OCaml Software Foundation: January 2025 update

Happy new year!

This is an update on recent works of the OCaml Software Foundation, covering our 2024 actions – the previous update was in January 2024.

The OCaml Software Foundation is a non-profit foundation (earlier thread) that receives funding from our industrial sponsors each year, and tries its best to spend it to support and strengthen the OCaml ecosystem and community.

The funding volume we receive each year is around 200K€. (For comparison: this is the yearly cost of one experienced full-time software engineer in many parts of the world.) We do not fund people full-time for long periods. Most actions receive from 3K€ to 20K€. The work to prepare and execute actions is mostly done by the (unpaid) Executive Committee. It is currently formed by Nicolás Ojeda Bär, Damien Doligez, Xavier Leroy, Kim Nguyễn, Virgile Prevosto and myself, with administrative personnel provided by INRIA and general assistance by Alan Schmitt.

Our current sponsors (thanks!) are ahrefs, Jane Street, Tezos, Bloomberg, Lexifi, SimCorp, MERCE and Tarides. (If your company would like to join as a sponsor, please get in touch. Unfortunately, we still cannot efficiently process small donations, so we are not calling for individual donations.)

Feel free to use this thread for questions/suggestions :slight_smile:

Recent actions

Education and outreach

We funded a new edition of the Spanish summer school on functional programming in OCaml, organized in Saragossa by Ricardo Rodriguez and Roberto Blanco.

We continued funding the OCaml meetups in Paris and Toulouse, France. In 2024, a new meetup started in Chennai, India (first discuss thread), which we are delighted to support as well.

We are sponsoring the JFLA 2025, a functional programming conference in France, and an OCaml Bridge Workshop at Functional Conf 2025, a large Asian conference on functional programming.

Research

The OCaml Software Foundation is typically not involved in funding research, focusing on actions that have an immediate impact on the language and its community. Nevertheless, in 2023 we funded one year of post-doctoral work for Takafumi Saikawa in relation to his maintenance work on the type-checker of OCaml. In 2024 we funded one year of research engineer for the Salto project, building a static analyzer for OCaml, and one year of PhD grant for Alistair O’Brien in Cambridge (complementing other funding sources for a full PhD), continuing his impressive work on constraint-based type inference for OCaml.

Ecosystem

Infrastructure

As in previous years, we fund the work of Kate Deplaix to check that the OCaml ecosystem is compatible with upcoming compiler releases; in 2024 Kate worked on OCaml 5.2 and 5.3.

We are trying our best to support the work of opam-repository maintainers, through individual funding grants for the active maintainers. This year, on the suggestion of the repository maintainers, we are also funding the work of Robur to migrate unmaintained packages to a separate archive (discuss thread 1, thread 2).

Tools

In 2024 we have funded one month of maintenance of the opam client by Raja Boujbel and her colleagues.

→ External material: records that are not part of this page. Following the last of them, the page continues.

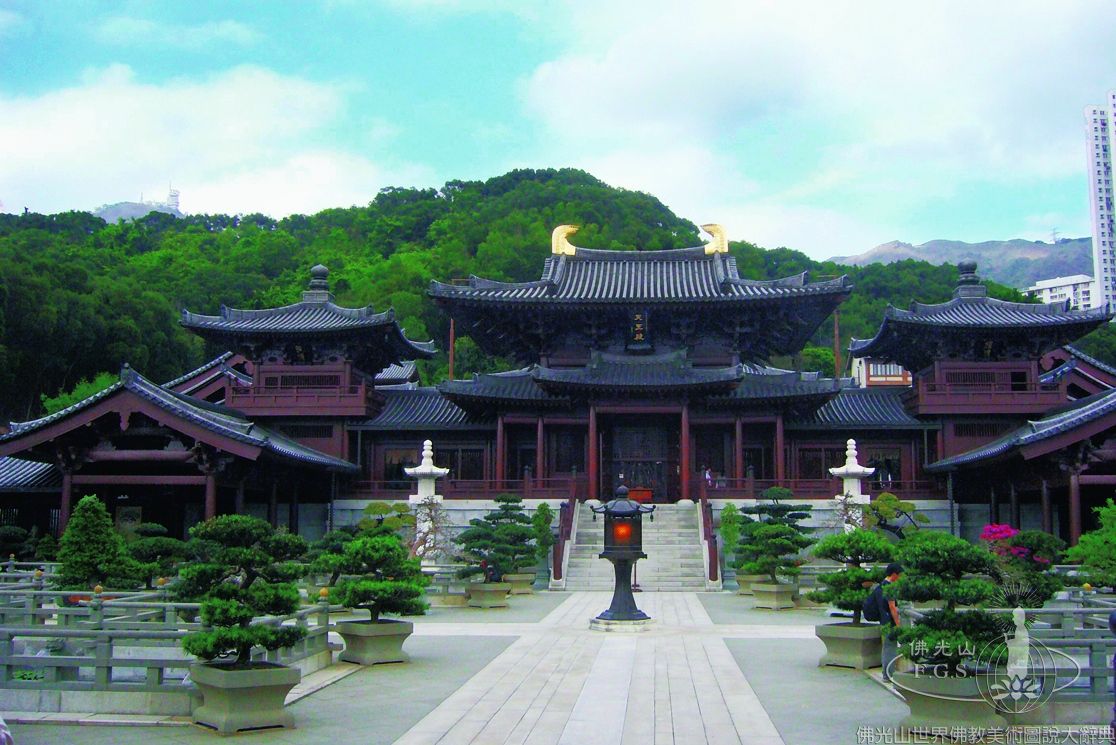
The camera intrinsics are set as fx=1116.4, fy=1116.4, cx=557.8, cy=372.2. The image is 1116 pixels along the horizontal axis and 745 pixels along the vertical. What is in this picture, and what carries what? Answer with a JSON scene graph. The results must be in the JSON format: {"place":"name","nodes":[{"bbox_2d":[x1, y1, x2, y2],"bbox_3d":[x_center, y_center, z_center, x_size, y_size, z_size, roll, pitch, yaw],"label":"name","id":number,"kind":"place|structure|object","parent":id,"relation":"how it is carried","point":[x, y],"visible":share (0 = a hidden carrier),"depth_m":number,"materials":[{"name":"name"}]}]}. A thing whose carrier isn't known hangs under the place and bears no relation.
{"place":"outdoors","nodes":[
{"label":"outdoors","id":0,"kind":"place"},
{"bbox_2d":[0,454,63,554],"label":"building","id":1,"kind":"structure","parent":0,"point":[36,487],"depth_m":31.19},
{"bbox_2d":[94,189,183,222],"label":"distant hill","id":2,"kind":"structure","parent":0,"point":[138,211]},
{"bbox_2d":[166,187,180,212],"label":"tower","id":3,"kind":"structure","parent":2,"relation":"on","point":[173,196],"materials":[{"name":"white"}]},
{"bbox_2d":[0,361,364,550],"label":"building","id":4,"kind":"structure","parent":0,"point":[123,398],"depth_m":30.06,"materials":[{"name":"red wood"}]},
{"bbox_2d":[0,61,393,219],"label":"cloud","id":5,"kind":"structure","parent":0,"point":[64,146],"materials":[{"name":"white"}]},
{"bbox_2d":[178,265,436,501],"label":"tower","id":6,"kind":"structure","parent":0,"point":[306,359],"depth_m":36.51,"materials":[{"name":"brown wood"}]},
{"bbox_2d":[0,170,1039,424],"label":"forested hill","id":7,"kind":"structure","parent":0,"point":[92,218],"materials":[{"name":"green plant"}]},
{"bbox_2d":[0,589,1097,744],"label":"paved courtyard","id":8,"kind":"structure","parent":0,"point":[110,728],"materials":[{"name":"grey stone"}]},
{"bbox_2d":[0,566,337,707],"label":"stone fence","id":9,"kind":"object","parent":8,"relation":"on","point":[108,680],"visible":0.67,"depth_m":12.15,"materials":[{"name":"grey stone"}]},
{"bbox_2d":[189,660,296,732],"bbox_3d":[-2.980,3.018,10.465,0.922,0.518,0.884,-3,-7,28],"label":"planter","id":10,"kind":"object","parent":8,"relation":"on","point":[269,672],"visible":0.78,"depth_m":10.11,"materials":[{"name":"grey stone"}]},
{"bbox_2d":[176,513,309,666],"bbox_3d":[-2.951,2.080,10.471,1.261,1.468,1.092,-1,-6,14],"label":"bonsai tree","id":11,"kind":"object","parent":10,"relation":"in","point":[265,639],"visible":0.98,"depth_m":10.27,"materials":[{"name":"green plant"}]},
{"bbox_2d":[335,618,412,664],"bbox_3d":[-2.439,3.538,14.651,0.906,0.507,0.903,-3,-7,30],"label":"planter","id":12,"kind":"object","parent":8,"relation":"on","point":[392,646],"visible":0.81,"depth_m":14.29,"materials":[{"name":"grey stone"}]},
{"bbox_2d":[320,529,429,625],"bbox_3d":[-2.349,2.683,14.490,1.422,1.256,1.164,0,-6,4],"label":"bonsai tree","id":13,"kind":"object","parent":12,"relation":"in","point":[402,561],"visible":0.98,"depth_m":14.27,"materials":[{"name":"green plant"}]},
{"bbox_2d":[466,581,510,607],"bbox_3d":[-1.475,4.607,23.140,0.918,0.440,0.951,0,-6,4],"label":"planter","id":14,"kind":"object","parent":8,"relation":"on","point":[481,594],"visible":0.81,"depth_m":22.79,"materials":[{"name":"grey stone"}]},
{"bbox_2d":[455,497,538,579],"bbox_3d":[-1.288,3.553,23.907,1.857,1.772,1.356,0,-6,4],"label":"pine tree","id":15,"kind":"object","parent":14,"relation":"in","point":[485,548],"visible":0.97,"depth_m":23.64,"materials":[{"name":"green plant"}]},
{"bbox_2d":[502,572,535,594],"bbox_3d":[-1.024,4.889,25.879,0.920,0.430,0.949,0,-6,4],"label":"planter","id":16,"kind":"object","parent":8,"relation":"on","point":[527,583],"visible":0.68,"depth_m":25.52,"materials":[{"name":"stone"}]},
{"bbox_2d":[557,501,711,589],"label":"stone staircase","id":17,"kind":"structure","parent":8,"relation":"on","point":[693,546],"materials":[{"name":"stone"}]},
{"bbox_2d":[549,478,578,583],"bbox_3d":[0.177,4.249,31.249,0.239,2.907,4.373,0,-6,4],"label":"stair railing","id":18,"kind":"object","parent":17,"relation":"attached to","point":[555,576],"visible":0.81,"depth_m":30.85,"materials":[{"name":"wood"}]},
{"bbox_2d":[698,477,721,583],"bbox_3d":[4.177,4.283,31.083,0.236,2.899,4.547,0,-6,4],"label":"stair railing","id":19,"kind":"object","parent":17,"relation":"on","point":[715,570],"visible":0.85,"depth_m":30.60,"materials":[{"name":"wood"}]},
{"bbox_2d":[735,574,763,595],"bbox_3d":[4.506,4.880,25.468,0.854,0.432,0.893,0,-6,4],"label":"planter","id":20,"kind":"object","parent":8,"relation":"on","point":[743,589],"visible":0.54,"depth_m":25.16,"materials":[{"name":"beige stone"}]},
{"bbox_2d":[751,581,796,610],"bbox_3d":[4.365,4.550,22.720,0.861,0.500,0.903,0,-6,4],"label":"planter","id":21,"kind":"object","parent":8,"relation":"on","point":[763,604],"visible":0.8,"depth_m":22.40,"materials":[{"name":"grey stone"}]},
{"bbox_2d":[732,488,813,580],"bbox_3d":[4.347,3.305,22.601,1.619,1.887,1.362,2,-6,-18],"label":"bonsai tree","id":22,"kind":"object","parent":21,"relation":"in","point":[796,541],"visible":0.98,"depth_m":22.31,"materials":[{"name":"green plant"}]},
{"bbox_2d":[817,621,884,669],"bbox_3d":[3.798,3.517,14.350,0.850,0.508,0.862,0,-6,4],"label":"planter","id":23,"kind":"object","parent":8,"relation":"on","point":[859,644],"visible":0.79,"depth_m":14.05,"materials":[{"name":"grey stone"}]},
{"bbox_2d":[806,528,894,623],"bbox_3d":[3.888,2.686,14.686,1.240,1.254,0.993,0,-6,4],"label":"bonsai tree","id":24,"kind":"object","parent":23,"relation":"in","point":[855,576],"visible":0.8,"depth_m":14.52,"materials":[{"name":"green plant"}]},
{"bbox_2d":[868,563,903,676],"bbox_3d":[3.981,2.952,13.305,0.600,1.339,0.794,0,-6,4],"label":"man","id":25,"kind":"object","parent":8,"relation":"on","point":[892,567],"visible":0.47,"depth_m":13.16},
{"bbox_2d":[863,579,890,624],"bbox_3d":[3.754,2.720,13.109,0.375,0.500,0.503,0,-6,4],"label":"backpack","id":26,"kind":"object","parent":25,"relation":"attached to","point":[874,604],"visible":0.5,"depth_m":12.94,"materials":[{"name":"black fabric"}]},
{"bbox_2d":[896,667,1006,739],"bbox_3d":[3.547,3.002,10.059,0.952,0.531,0.908,0,-6,4],"label":"planter","id":27,"kind":"object","parent":8,"relation":"on","point":[955,702],"visible":0.67,"depth_m":9.74,"materials":[{"name":"grey stone"}]},
{"bbox_2d":[886,531,1011,675],"bbox_3d":[3.569,2.147,10.222,1.199,1.346,1.088,0,-6,4],"label":"bonsai tree","id":28,"kind":"object","parent":27,"relation":"in","point":[953,622],"visible":0.92,"depth_m":10.03,"materials":[{"name":"green plant"}]},
{"bbox_2d":[892,586,1115,703],"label":"stone fence","id":29,"kind":"object","parent":8,"relation":"on","point":[1086,609],"visible":0.58,"depth_m":11.80,"materials":[{"name":"grey stone"}]},
{"bbox_2d":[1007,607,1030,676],"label":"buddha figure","id":30,"kind":"object","parent":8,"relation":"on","point":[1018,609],"visible":0.65,"depth_m":11.24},
{"bbox_2d":[0,0,1115,263],"label":"sky","id":31,"kind":"structure","parent":0,"point":[859,240],"materials":[{"name":"blue"}]},
{"bbox_2d":[391,591,786,744],"label":"stone path","id":32,"kind":"structure","parent":0,"point":[669,600],"materials":[{"name":"grey stone"}]},
{"bbox_2d":[590,485,654,628],"bbox_3d":[1.050,2.990,18.277,1.093,2.373,1.080,0,-6,4],"label":"lantern","id":33,"kind":"object","parent":32,"relation":"on","point":[630,515],"visible":0.99,"depth_m":18.08,"materials":[{"name":"black metal"}]},
{"bbox_2d":[407,230,857,508],"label":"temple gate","id":34,"kind":"structure","parent":0,"point":[544,359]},
{"bbox_2d":[344,476,581,499],"bbox_3d":[-3.339,3.727,35.953,8.132,0.768,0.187,0,-6,4],"label":"railing","id":35,"kind":"object","parent":34,"relation":"attached to","point":[494,491],"visible":0.6,"depth_m":35.91,"materials":[{"name":"brown wood"}]},
{"bbox_2d":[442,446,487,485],"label":"window","id":36,"kind":"structure","parent":34,"relation":"in","point":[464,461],"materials":[{"name":"brown wood"}]},
{"bbox_2d":[551,224,579,255],"bbox_3d":[0.289,-4.815,40.581,1.280,1.408,0.951,0,-6,4],"label":"roof ornament","id":37,"kind":"object","parent":34,"relation":"on","point":[560,242],"visible":0.88,"depth_m":40.30,"materials":[{"name":"gold metal"}]},
{"bbox_2d":[627,309,649,350],"bbox_3d":[2.630,-1.404,37.021,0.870,1.561,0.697,0,-6,4],"label":"plaque","id":38,"kind":"object","parent":34,"relation":"attached to","point":[638,335],"visible":0.93,"depth_m":36.96,"materials":[{"name":"black wood"}]},
{"bbox_2d":[607,420,673,502],"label":"door","id":39,"kind":"structure","parent":34,"relation":"in","point":[658,452],"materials":[{"name":"brown wood"}]},
{"bbox_2d":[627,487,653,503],"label":"offering box","id":40,"kind":"object","parent":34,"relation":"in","point":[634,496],"visible":0.64,"depth_m":35.77,"materials":[{"name":"red wood"}]},
{"bbox_2d":[703,466,712,486],"bbox_3d":[4.922,3.745,36.894,0.474,1.174,0.509,1,-6,-12],"label":"person","id":41,"kind":"object","parent":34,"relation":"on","point":[706,474],"visible":0.69,"depth_m":36.82},
{"bbox_2d":[700,223,728,254],"bbox_3d":[5.559,-4.789,40.196,1.233,1.365,1.082,0,-6,4],"label":"roof ornament","id":42,"kind":"object","parent":34,"relation":"on","point":[717,233],"visible":0.88,"depth_m":39.86,"materials":[{"name":"gold metal"}]},
{"bbox_2d":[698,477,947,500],"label":"railing","id":43,"kind":"object","parent":34,"relation":"attached to","point":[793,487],"visible":0.54,"depth_m":34.87,"materials":[{"name":"wood"}]},
{"bbox_2d":[877,457,890,487],"bbox_3d":[10.740,3.499,36.738,0.535,1.427,0.511,0,-6,4],"label":"person","id":44,"kind":"object","parent":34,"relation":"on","point":[883,474],"visible":0.75,"depth_m":36.64},
{"bbox_2d":[515,0,1115,259],"label":"cloud","id":45,"kind":"structure","parent":0,"point":[619,81],"materials":[{"name":"white"}]},
{"bbox_2d":[849,356,910,387],"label":"building","id":46,"kind":"structure","parent":0,"point":[889,379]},
{"bbox_2d":[829,235,1091,287],"label":"mountain","id":47,"kind":"structure","parent":0,"point":[1082,242],"materials":[{"name":"grey stone"}]},
{"bbox_2d":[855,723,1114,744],"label":"watermark text","id":48,"kind":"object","parent":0,"point":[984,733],"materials":[{"name":"white"}]},
{"bbox_2d":[855,262,1115,534],"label":"building","id":49,"kind":"structure","parent":0,"point":[883,337],"depth_m":34.43,"materials":[{"name":"red wood"}]},
{"bbox_2d":[924,383,1115,550],"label":"building","id":50,"kind":"structure","parent":0,"point":[1095,426],"depth_m":30.29,"materials":[{"name":"red wood"}]},
{"bbox_2d":[1026,273,1097,313],"label":"white building","id":51,"kind":"structure","parent":0,"point":[1047,289],"materials":[{"name":"white"}]},
{"bbox_2d":[1084,95,1115,319],"label":"high-rise building","id":52,"kind":"structure","parent":0,"point":[1106,209],"materials":[{"name":"white"}]},
{"label":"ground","id":53,"kind":"structure","parent":0},
{"bbox_2d":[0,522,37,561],"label":"shrub","id":54,"kind":"object","parent":53,"relation":"on","point":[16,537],"visible":0.87,"depth_m":26.37,"materials":[{"name":"green plant"}]},
{"bbox_2d":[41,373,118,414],"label":"tree","id":55,"kind":"object","parent":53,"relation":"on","point":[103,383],"visible":0.19,"depth_m":52.80,"materials":[{"name":"green plant"}]},
{"bbox_2d":[53,495,141,592],"bbox_3d":[-7.726,3.041,18.548,1.510,2.003,1.432,0,-6,4],"label":"pine tree","id":56,"kind":"object","parent":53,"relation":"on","point":[97,539],"visible":0.91,"depth_m":18.31,"materials":[{"name":"green plant"}]},
{"bbox_2d":[126,525,189,587],"bbox_3d":[-7.607,3.543,21.036,1.439,1.402,1.311,0,-6,4],"label":"shrub","id":57,"kind":"object","parent":53,"relation":"on","point":[156,552],"visible":0.78,"depth_m":20.80,"materials":[{"name":"green plant"}]},
{"bbox_2d":[355,502,414,536],"bbox_3d":[-4.185,4.076,27.320,1.815,1.822,1.343,0,-6,4],"label":"shrub","id":58,"kind":"object","parent":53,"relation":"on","point":[372,507],"visible":0.59,"depth_m":27.15,"materials":[{"name":"green plant"}]},
{"bbox_2d":[404,439,451,563],"bbox_3d":[-3.361,3.507,28.413,1.280,3.688,1.279,0,-6,4],"label":"stone lantern","id":59,"kind":"object","parent":53,"relation":"on","point":[433,468],"visible":0.69,"depth_m":28.25,"materials":[{"name":"white stone"}]},
{"bbox_2d":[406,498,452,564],"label":"bare shrub","id":60,"kind":"object","parent":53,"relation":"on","point":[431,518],"visible":0.73,"depth_m":26.12,"materials":[{"name":"plant"}]},
{"bbox_2d":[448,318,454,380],"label":"pole","id":61,"kind":"object","parent":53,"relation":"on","point":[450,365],"visible":0.36,"depth_m":53.71,"materials":[{"name":"brown wood"}]},
{"bbox_2d":[530,502,554,564],"bbox_3d":[-0.468,4.531,30.419,0.946,2.061,0.980,0,-6,4],"label":"shrub","id":62,"kind":"object","parent":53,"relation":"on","point":[542,507],"visible":0.66,"depth_m":30.24,"materials":[{"name":"green plant"}]},
{"bbox_2d":[719,503,743,568],"bbox_3d":[4.606,4.406,29.149,0.909,2.046,0.948,0,-6,4],"label":"shrub","id":63,"kind":"object","parent":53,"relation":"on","point":[730,511],"visible":0.66,"depth_m":28.98,"materials":[{"name":"green plant"}]},
{"bbox_2d":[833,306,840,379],"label":"pole","id":64,"kind":"object","parent":53,"relation":"on","point":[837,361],"visible":0.49,"depth_m":53.83,"materials":[{"name":"brown wood"}]},
{"bbox_2d":[829,438,876,531],"bbox_3d":[7.343,3.405,27.862,1.221,3.496,1.221,0,-6,4],"label":"stone lantern","id":65,"kind":"object","parent":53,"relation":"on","point":[852,446],"visible":0.56,"depth_m":27.72,"materials":[{"name":"white stone"}]},
{"bbox_2d":[863,493,926,536],"bbox_3d":[8.047,3.958,26.905,1.770,2.057,1.305,0,-6,4],"label":"bonsai tree","id":66,"kind":"object","parent":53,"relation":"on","point":[885,504],"visible":0.66,"depth_m":26.75,"materials":[{"name":"green plant"}]},
{"bbox_2d":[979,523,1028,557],"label":"flowering shrub","id":67,"kind":"object","parent":53,"relation":"on","point":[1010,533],"visible":0.42,"depth_m":20.60,"materials":[{"name":"plant"}]},
{"bbox_2d":[1065,499,1115,589],"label":"shrub","id":68,"kind":"object","parent":53,"relation":"on","point":[1084,537],"visible":0.98,"depth_m":18.28,"materials":[{"name":"green plant"}]},
{"bbox_2d":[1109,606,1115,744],"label":"person","id":69,"kind":"object","parent":53,"relation":"on","point":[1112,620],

We renewed our partial support for the work of Antonio Monteiro on Melange. For more Melange news, see for example the announcement of Melange 4.

Libraries

We keep supporting the work of Petter Urkedal on the Caqti library, the main database connection library in the OCaml community.

The Owl library for scientific computing has been restructuring in 2024, with its two maintainers moving to permanent jobs demanding their time and therefore less available. The OCaml Software Foundation is providing a small grant to help the maintainers transition to a different contribution model and/or preserve a part of their maintenance activity, as they think is best.

We have been funding documentation work by John Whitington to collect or create usage examples of important OCaml libraries, prior to their upstreaming in the documentation of each project. See his ocaml-nursery repository.

We support the contributions of Daniel Bünzli to the OCaml ecosystem. This year, Daniel used this support to fund the development of

  • jsont, a new library for declarative JSON data manipulation
  • bytesrw, a library of composable byte stream readers and writes, with support for various compression and hashing algorithms
  • support for Unicode 16.0 in his Unicode libraries

Finally, we have been funding Nathan Rebours to take an active part in the maintenance of the ppxlib project, see his ppxlib maintenance summary.